To do ->
Please reproduce the listing verbatim, without its images.
─── Supplied information ───
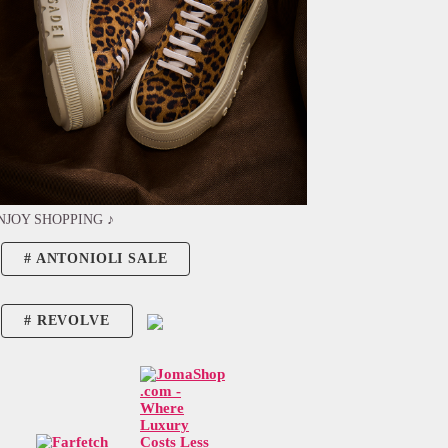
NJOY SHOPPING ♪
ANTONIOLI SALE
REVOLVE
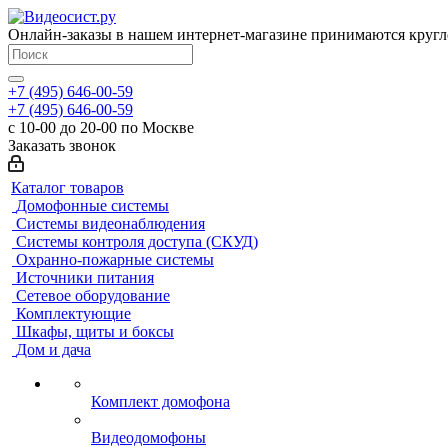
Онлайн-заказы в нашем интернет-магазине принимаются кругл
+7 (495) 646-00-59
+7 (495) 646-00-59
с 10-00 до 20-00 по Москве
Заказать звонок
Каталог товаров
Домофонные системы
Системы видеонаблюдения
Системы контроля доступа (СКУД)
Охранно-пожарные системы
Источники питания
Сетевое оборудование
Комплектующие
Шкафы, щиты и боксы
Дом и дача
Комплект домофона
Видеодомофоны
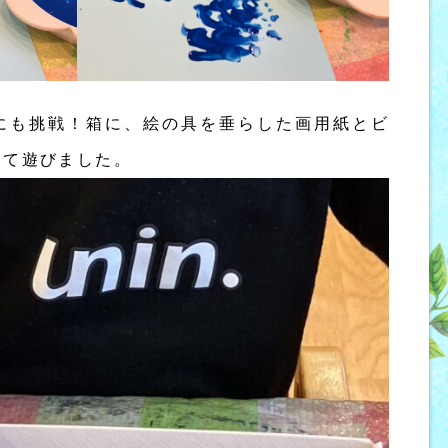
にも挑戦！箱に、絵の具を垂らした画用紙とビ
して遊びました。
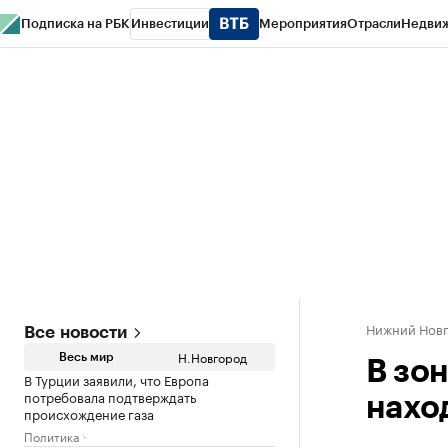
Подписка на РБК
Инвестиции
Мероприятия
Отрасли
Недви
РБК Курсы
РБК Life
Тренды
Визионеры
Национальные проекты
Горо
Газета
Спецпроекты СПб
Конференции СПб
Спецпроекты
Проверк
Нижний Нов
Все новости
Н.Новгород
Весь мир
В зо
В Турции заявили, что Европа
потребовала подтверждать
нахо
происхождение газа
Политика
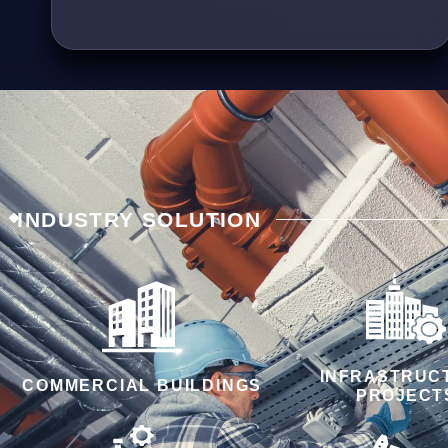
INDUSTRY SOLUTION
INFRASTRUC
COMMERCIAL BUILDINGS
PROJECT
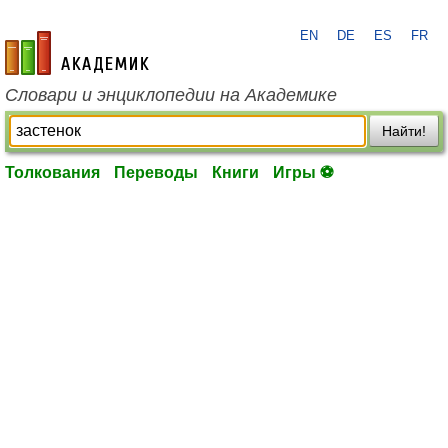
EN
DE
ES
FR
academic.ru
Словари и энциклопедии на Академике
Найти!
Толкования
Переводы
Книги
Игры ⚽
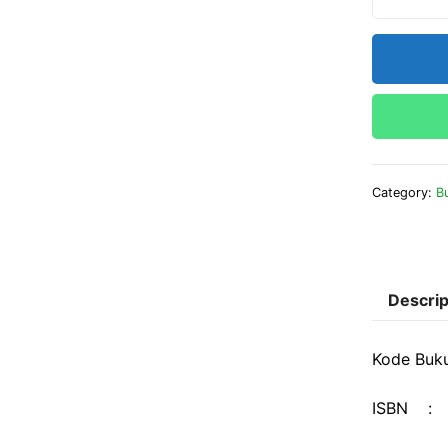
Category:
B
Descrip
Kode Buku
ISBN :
───
Solution for this task ->
NJOY SHOPPING ♪
ANTONIOLI SALE
REVOLVE
Онлайн-заказы в нашем интернет-магазине принимаются кругл
+7 (495) 646-00-59
+7 (495) 646-00-59
с 10-00 до 20-00 по Москве
Заказать звонок
Каталог товаров
Домофонные системы
Системы видеонаблюдения
Системы контроля доступа (СКУД)
Охранно-пожарные системы
Источники питания
Сетевое оборудование
Комплектующие
Шкафы, щиты и боксы
Дом и дача
Комплект домофона
Видеодомофоны
にも挑戦！箱に、絵の具を垂らした画用紙とビ
して遊びました。
Подписка на РБК
Инвестиции
Мероприятия
Отрасли
Недви
РБК Курсы
РБК Life
Тренды
Визионеры
Национальные проекты
Горо
Газета
Спецпроекты СПб
Конференции СПб
Спецпроекты
Проверк
Нижний Нов
Все новости
Н.Новгород
Весь мир
В зо
В Турции заявили, что Европа
потребовала подтверждать
нахо
происхождение газа
Политика
INDUSTRY SOLUTION
INFRASTRUC
COMMERCIAL BUILDINGS
PROJECT
EN
DE
ES
FR
academic.ru
Словари и энциклопедии на Академике
Найти!
Толкования
Переводы
Книги
Игры ⚽
Category:
B
Descrip
Kode Buku
ISBN :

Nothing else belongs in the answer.